BoJo is on the move. Watch this space.
Sure, it's all very entertaining, especially for those of us who have spent years longing to see the Murdoch Empire cut down to size, and in view of his long-standing links with the NI crowd, it remains a potentially toxic story for Prime Minister David Cameron.
But sometimes the inevitable media firestorm around stories such as these can detract from the really big issues facing the country, the ones that affect peoples' lives on a day-to-day level.
And for most people, not least in the North-East, the really big issue remains the fragile state of the economy and its impact on jobs.
The publication of the three-monthly GDP figures on Tuesday saw a brief, almost evanescent shift in the news agenda away from phone-hacking and onto the bigger economic picture.
The revelation that the economy grew by just 0.2pc in the last quarter will have come as no great surprise to anyone who has been attempting to run a business over the course of that period.
If the previous set of GDP figures in April, showing 0.5pc growth, were seen at the time as disappointing, then this week's were truly dismal.
The country may have avoided a double-dip recession – but it has done so only by the skin of its teeth, and there seems no great reason to suggest we are anywhere near being out of the woods yet.
It was tempting to see George Osborne's attempts to pin the blame for the economy's continued sluggish performance on the Royal Wedding as part of a worrying pattern of behaviour on the part of the Chancellor.
After all, this is the man who found himself compared to a rail announcer of yore by blaming April's figures on the winter snows.
But maybe Mr Osborne had a point this time round. The confluence of the late Easter, the wedding, and the May Day Bank Holiday, though no fault of the government's, was scarcely helpful at a time when the economy is struggling to get into gear.
With the two four-day Bank Holiday weekends in succession, the country essentially took a 12-day holiday – helped by a patch of unseasonally warm weather.
For Shadow Chancellor Ed Balls, of course, all this is hogwash. The cause of the problem is neither the Royal nuptials nor the weather, but the government's austerity measures which he believes are continuing to choke-off any chance of a recovery.
If Mr Balls is still some way from winning the argument on this, I sense that his calls for a shift of focus from deficit reduction to growth is at least starting to be given a fairer hearing by the public.
And of course, the overall GDP figures serve to disguise the very real regional disparities in growth that exist within the UK – as Institute for Public Policy Research director Nick Pearce pointed out on Tuesday.
"Outside of London, in particular, the recession continues to be felt and the UK economy might as well still be in recession, even if technically it isn't," he said.

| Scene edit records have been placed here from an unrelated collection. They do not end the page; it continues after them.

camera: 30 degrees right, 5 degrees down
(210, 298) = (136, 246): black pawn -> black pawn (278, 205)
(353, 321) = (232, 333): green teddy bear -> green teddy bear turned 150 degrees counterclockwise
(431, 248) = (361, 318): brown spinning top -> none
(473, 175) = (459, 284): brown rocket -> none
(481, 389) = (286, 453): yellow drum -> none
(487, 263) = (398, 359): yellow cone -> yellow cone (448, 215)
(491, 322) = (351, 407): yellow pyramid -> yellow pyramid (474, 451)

But it is not just Mr Balls who is keen to see more measures to stimulate growth. Tory succession-watchers will have been intrigued to see London Mayor Boris Johnson setting out his own alternative economic strategy this week, with tax cuts top of his agenda.

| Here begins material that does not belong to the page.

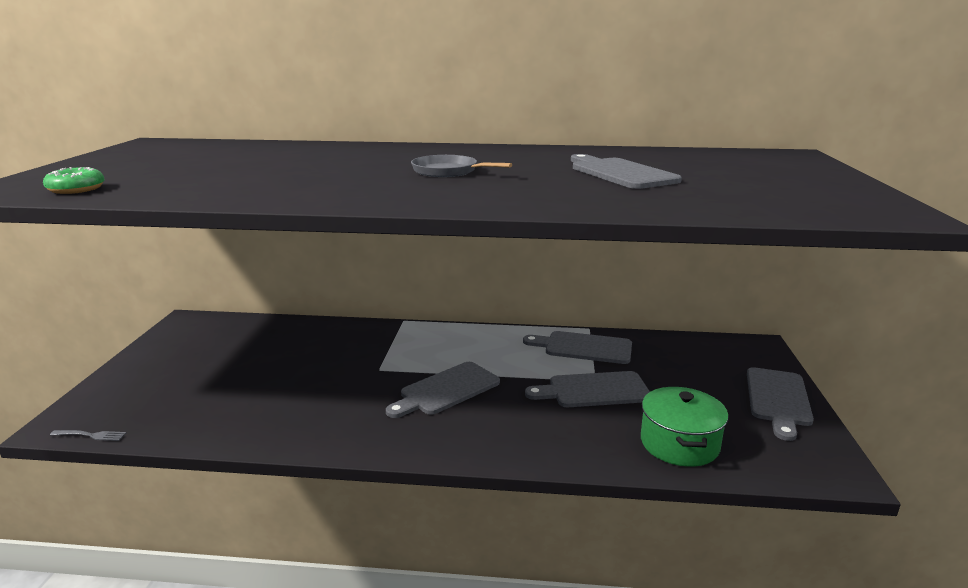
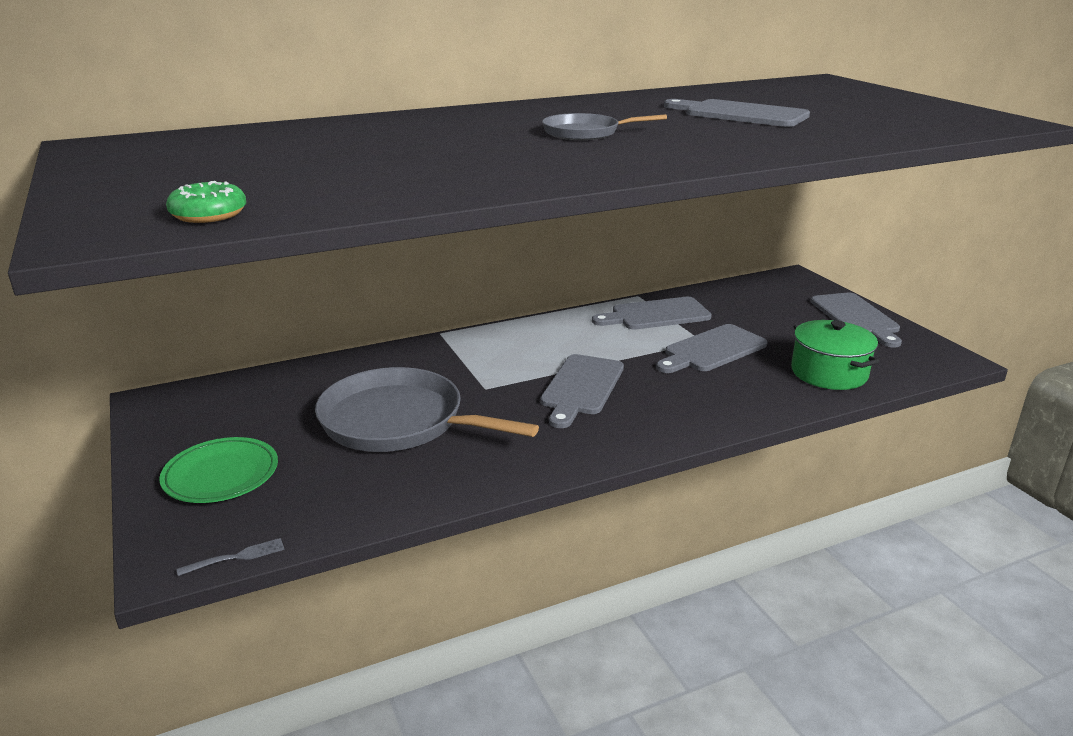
camera: 30 degrees left, 5 degrees up
(155, 379) = (221, 475): none -> green plate
(294, 376) = (398, 421): none -> grey pan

Much as Gordon Brown once did, Mr Osborne is keen to create an air of inevitability around himself as the Prime Minister's eventual successor, but as the man who recommended Andy Coulson, he has been damaged by phone-hacking and his handling of the economy is also coming in for increasing criticism.
Meanwhile Mr Johnson, whose own ambitions to lead the Conservative Party one day remain undimmed, is playing a blinder on both issues, with the countdown to the Olympics only likely to increase his profile still further.
BoJo is on the move. Watch this space.